District Attorney Caroline A. Wojtaszek vented her frustration as she urged Sheldon to reconsider, or at least make the postponement shorter.
"I do not believe that there is anything that is going to change the trajectory that couldn't be ironed out by the 21st (of January)," the DA said. "This trial has been delayed twice. The victim's family has been struggling with this for a whole year. To hold off jury selection is nonsensical."
But Bergevin also contended the DA's Office engaged in "a discovery dump," sending the defense 10,000 pages of documents and nine hours of audio tapes in the past month. It was too much to digest before Monday, she said.
"We are not ready for trial, Your Honor," Bergevin said.
Prosecutors said much of the material duplicated information they had disclosed months ago.

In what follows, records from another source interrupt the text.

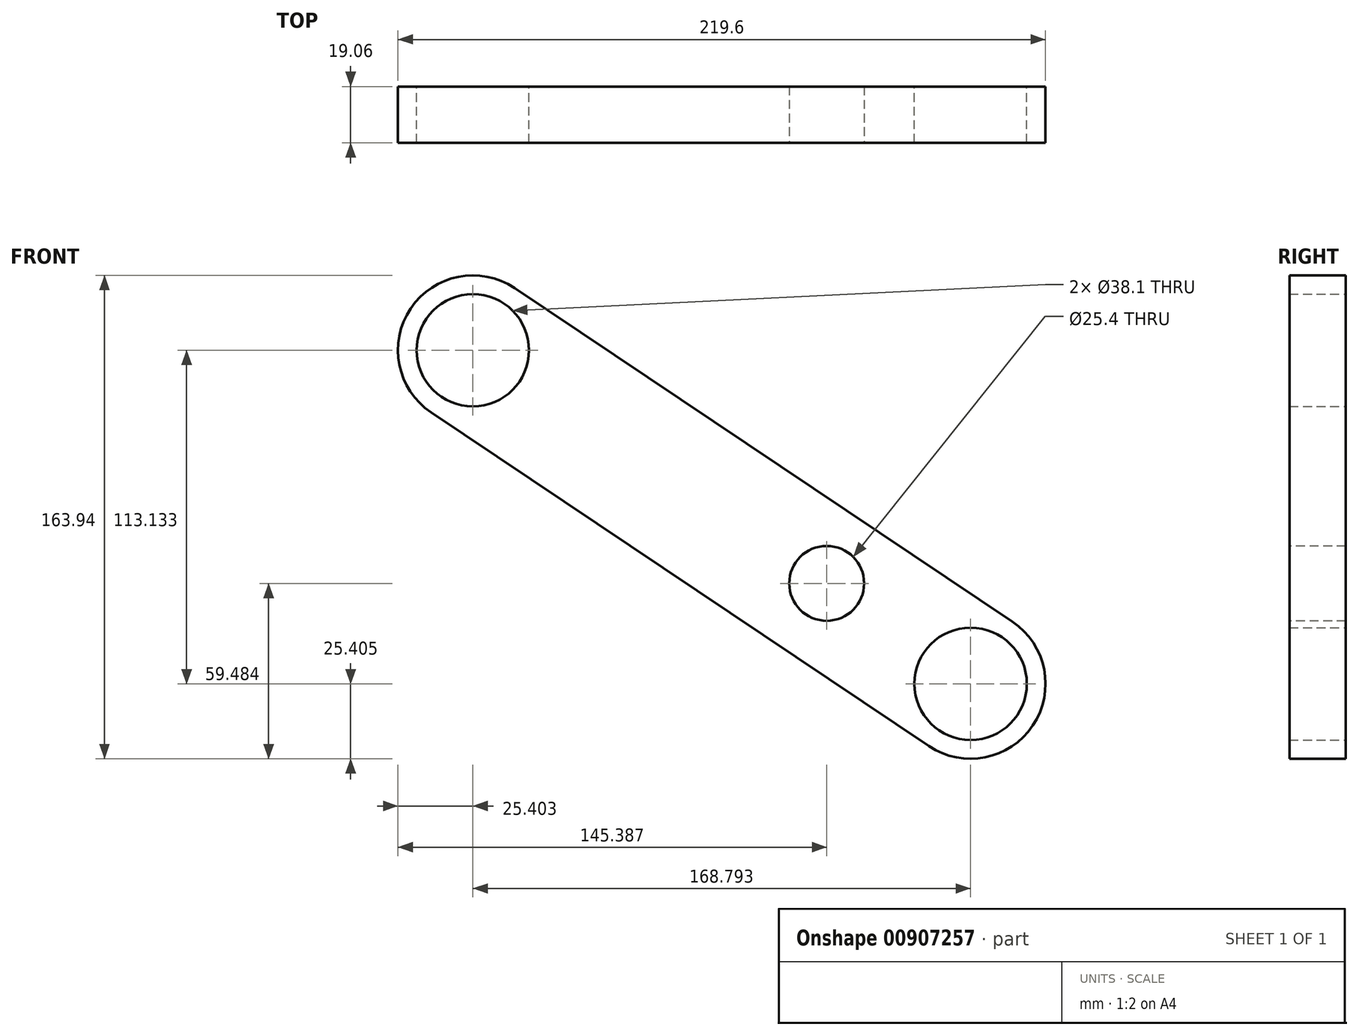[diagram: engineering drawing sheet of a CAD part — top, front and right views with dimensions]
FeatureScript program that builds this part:
annotation { "Feature Type Name" : "Feature", "Feature Type Description" : "" }
export const myFeature = defineFeature(function(context is Context, id is Id, definition is map)
    precondition{}
    {
        {
            var Q0;
            Q0=qCreatedBy(makeId("Front.planeOp"),FACE);
            var sketch = newSketch(context, id + "F0", { "sketchPlane" : qUnion([Q0])});
            skLineSegment(sketch, "E0", {"start": v(-72.1, 84.22) * mm, "end": v(96.69, -28.92) * mm});
            skLineSegment(sketch, "E1", {"start": v(-100.39, 42.02) * mm, "end": v(68.4, -71.11) * mm});
            skArc(sketch, "E2", {"start": v(-72.1, 84.22) * mm, "mid": v(-107.35, 77.26) * mm, "end": v(-100.39, 42.02) * mm});
            skArc(sketch, "E3", {"start": v(96.69, -28.92) * mm, "mid": v(103.65, -64.16) * mm, "end": v(68.4, -71.11) * mm});
            skCircle(sketch, "E4", {"center": v(-86.25, 63.12) * mm, "radius": 19.05 * mm});
            skCircle(sketch, "E5", {"center": v(82.55, -50.02) * mm, "radius": 19.05 * mm});
            skSolve(sketch);
        }
        {
            var Q0;
            Q0=qSketchRegion(id+"F0",true);
            extrude(context, id + "F1", {"entities" : qUnion([Q0]), "endBound" : BoundingType.SYMMETRIC, "depth" : 19.05 * mm, "offsetDistance" : 25.4 * mm});
        }
        {
            var Q0;
            Q0=makeQuery(id+"F1.opExtrude","CAP_FACE",FACE,{"disambiguationData":[OSD([sQuery(id+"F0.wireOp",EDGE,"E0"),sQuery(id+"F0.wireOp",EDGE,"E1"),sQuery(id+"F0.wireOp",EDGE,"E2"),sQuery(id+"F0.wireOp",EDGE,"E3"),sQuery(id+"F0.wireOp",EDGE,"E4"),sQuery(id+"F0.wireOp",EDGE,"E5")])],"isStart":false});
            var sketch = newSketch(context, id + "F2", { "sketchPlane" : qUnion([Q0])});
            skCircle(sketch, "E6", {"center": v(33.74, -15.94) * mm, "radius": 12.7 * mm});
            skSolve(sketch);
        }
        {
            var Q0;
            Q0=makeQuery(id+"F2.imprint","IMPRINT",FACE,{"disambiguationData":[TD([[makeQuery(id+"F2.imprint","IMPRINT",EDGE,{"derivedFrom":sQuery(id+"F2.wireOp",EDGE,"E6")}),1.0]])]});
            extrude(context, id + "F3", {"entities" : qUnion([Q0]), "operationType" : NewBodyOperationType.REMOVE, "endBound" : BoundingType.SYMMETRIC, "oppositeDirection" : true, "depth" : 76.2 * mm, "offsetDistance" : 25.4 * mm});
        }
    });
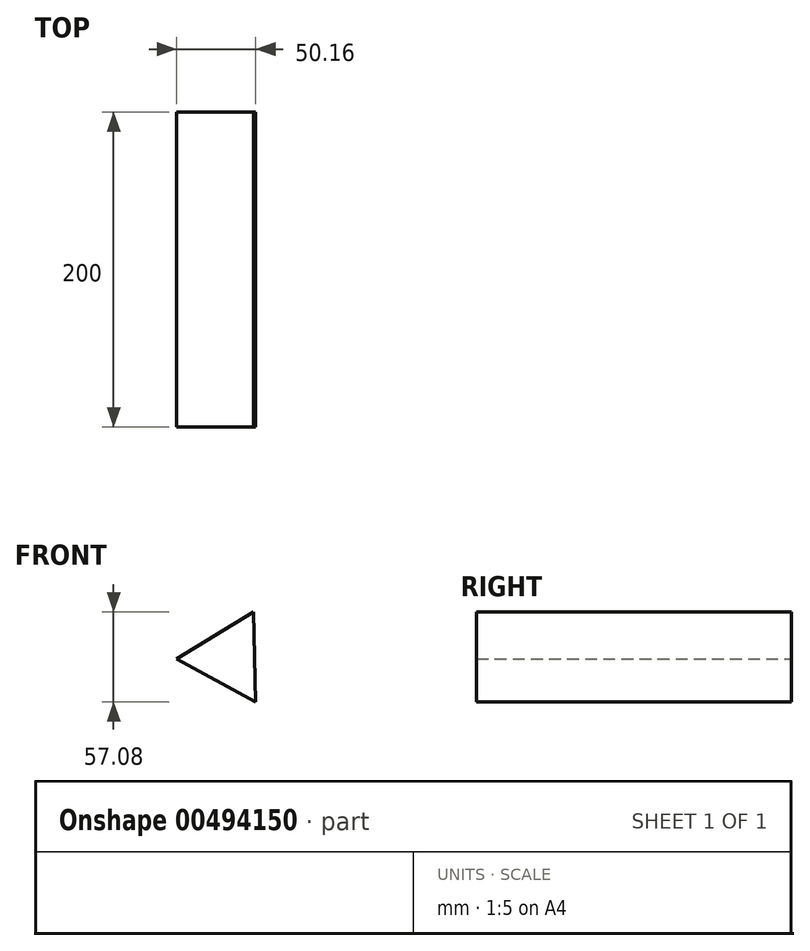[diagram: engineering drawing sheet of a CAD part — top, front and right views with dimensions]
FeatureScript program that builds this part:
annotation { "Feature Type Name" : "Feature", "Feature Type Description" : "" }
export const myFeature = defineFeature(function(context is Context, id is Id, definition is map)
    precondition{}
    {
        {
            var Q0;
            Q0=qCreatedBy(makeId("Front.planeOp"),FACE);
            var sketch = newSketch(context, id + "F0", { "sketchPlane" : qUnion([Q0])});
            skCircle(sketch, "E0.cCircle", {"center": v(0, 5.3) * mm, "radius": 32.97 * mm, "construction": true});
            skLineSegment(sketch, "E0.0", {"start": v(17.21, -22.8) * mm, "end": v(-32.95, 4.46) * mm});
            skLineSegment(sketch, "E0.1", {"start": v(-32.95, 4.46) * mm, "end": v(15.74, 34.27) * mm});
            skLineSegment(sketch, "E0.2", {"start": v(15.74, 34.27) * mm, "end": v(17.21, -22.8) * mm});
            skSolve(sketch);
        }
        {
            var Q0;
            Q0=makeQuery(id+"F0.imprint","IMPRINT",FACE,{"disambiguationData":[TD([[makeQuery(id+"F0.imprint","IMPRINT",EDGE,{"derivedFrom":sQuery(id+"F0.wireOp",EDGE,"E0.0")}),-1.0]])]});
            extrude(context, id + "F1", {"entities" : qUnion([Q0]), "depth" : 200 * mm});
        }
    });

"In an abundance of caution, we don't want this case to come back (on appeal)," Sheldon said. "We're going to have to give this case a new trial date, and boy, do I do that begrudgingly."
But she didn't fault the prosecution's discovery tactics.
"This is a tough one, because the people have been more than open, in my humble opinion," Sheldon said.
Wojtaszek said rescheduling the trial, which is expected to last about six weeks, spoils her minutely crafted scheduling plan for its witnesses, many of whom no longer live in Western New York.
"This has been a date certain since October. We have it organized. We have it coordinated. We have flights from all over the country," Wojtaszek said.
As a result of Friday's ruling, 279 prospective jurors will be excused.